Ok, here's a question for you old-time steam experts out there. When did locomotive builders, railroads, etc. begin installing a deck plate at the back of locomotive cabs? It seems that the older engines I've seen do not have them, but by the time of steel cabs they were standard equipment. Also, would older engines hae been retrofitted, or would they remain unadorned until the end of their days?


----------



## james brodie (Mar 28, 2008)

Dear Sir, What is a tender deck plate please? 
Jim brodie.


----------



## peter bunce (Dec 29, 2007)

Hi Jim, 

The tender deck plate is a (generally) slightly curved plate that is fixed to the back of the cab footplate, and is pivoted – this plate fills the gap between the cab and tender, and rests of top of the front plate of the tender. Early ones were almost flat: I wonder if the were sometimes caught on the tender, or perhaps the edges of the firemans boots did? 
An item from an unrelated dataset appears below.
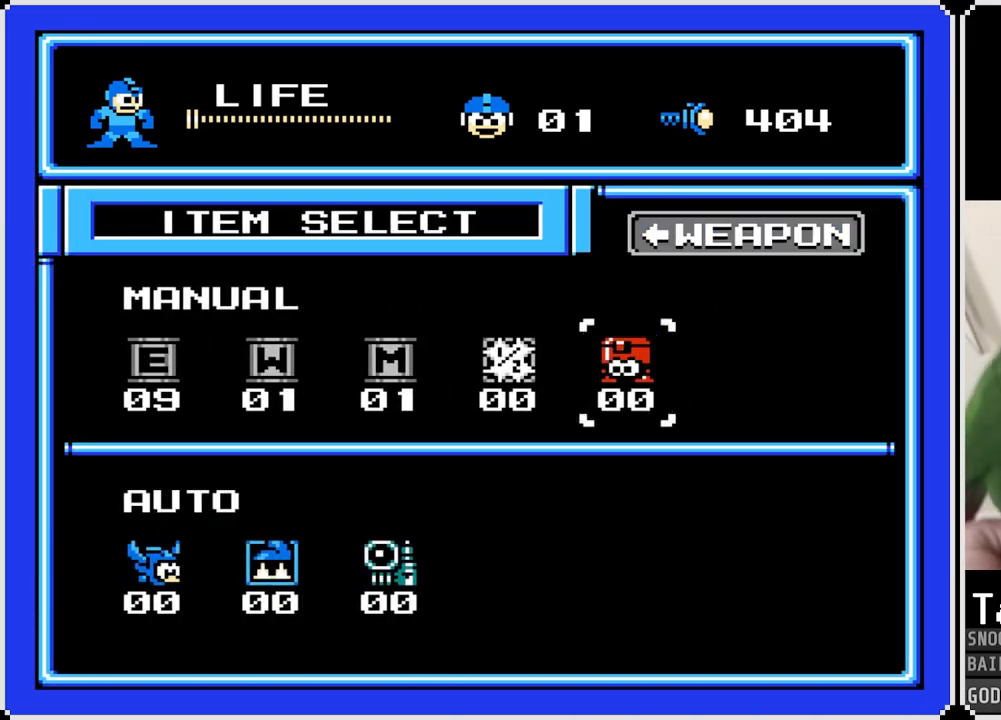
{"buttons": ["DPAD_LEFT"], "left_stick": "center", "right_stick": "center", "events": [[101, "DPAD_LEFT", "up"], [167, "DPAD_LEFT", "down"], [267, "DPAD_LEFT", "up"], [334, "DPAD_LEFT", "down"], [468, "DPAD_LEFT", "up"], [501, "DPAD_LEFT", "down"]]}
It will stop the fireman getting his boot caught in the gap which changes in size as the loco and tender move, for instance on curves but they can do it on straights as well! 
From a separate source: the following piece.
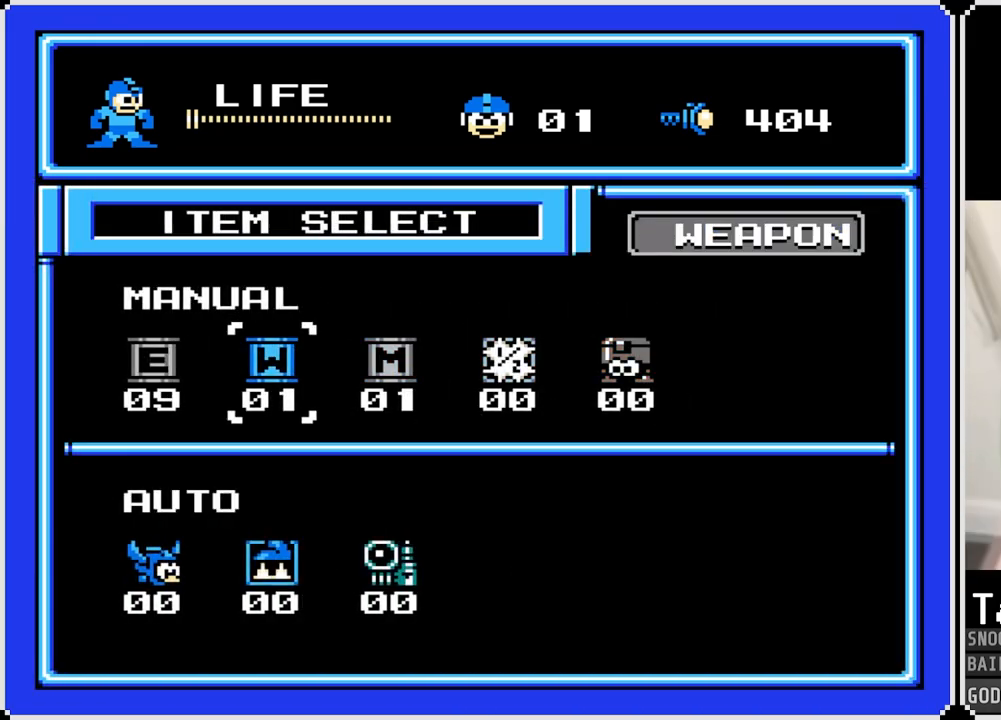
{"buttons": ["CROSS"], "left_stick": "center", "right_stick": "center", "events": [[100, "DPAD_LEFT", "up"], [400, "CROSS", "down"]]}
Here in the UK they were in use from 1870 or so (from photos). 

Looking carefully in the book on Baldwin Locomotives I think there is one on a wood cabbed consolidation from 1881. They are difficult to see with your narrow american style cabs (depressed centers, which were on top, or possibly below the top edges with some loco's, of the bar frames, with higher sides above the driving wheels ), as the rear support brackets get in the way of seeing them!

Cabs like this I think would have had a narrow version of them, possibly slightly wider the the depresses center: though I am not sure. Rear photos of the cabs are a bit 'thin on the ground'.


----------



## james brodie (Mar 28, 2008)

Dear Peter, The term is "fall plate" and as you say hinged onto the loco cab footplat and rose and fell as the tende moved about. yes the fireman sometimes lost the heel on his boots if he got caught in an open part. The edge towards the tender had recesses to allow for movement so as not to bind on the tender handbrake or waterscoop handle. Sometimes when we went into collieries with tight curves we would hold the "fall plate up to prevent it getting buckled. Another use for this plate, it prevented coal from the tender shovelling chute falling down onto the track. 
For the young diesel gentemen the firemans job description could be -manual fuel transferer ! 
Jim Brodie potential steam engine cleaner.


----------



## Chris France (Jan 3, 2008)

Whether they were retrofitted or not I do not know, but I know we have engines at the B&O museum that date back to 1848 (the Memnon) that have deck plates. The Lafayette replica (1927 copy of an 1837 loco) also has one, whether this was copied from the original or not, I do not know. When I was at the throttle of the William Mason a few years back my fireman did get his heel caught by the deck plate in a tight curve. No injuries, but it can be a tad unnerving.


----------



## Torby (Jan 2, 2008)

I imagine they came into use when somebody related to somebody significant had an accident.


----------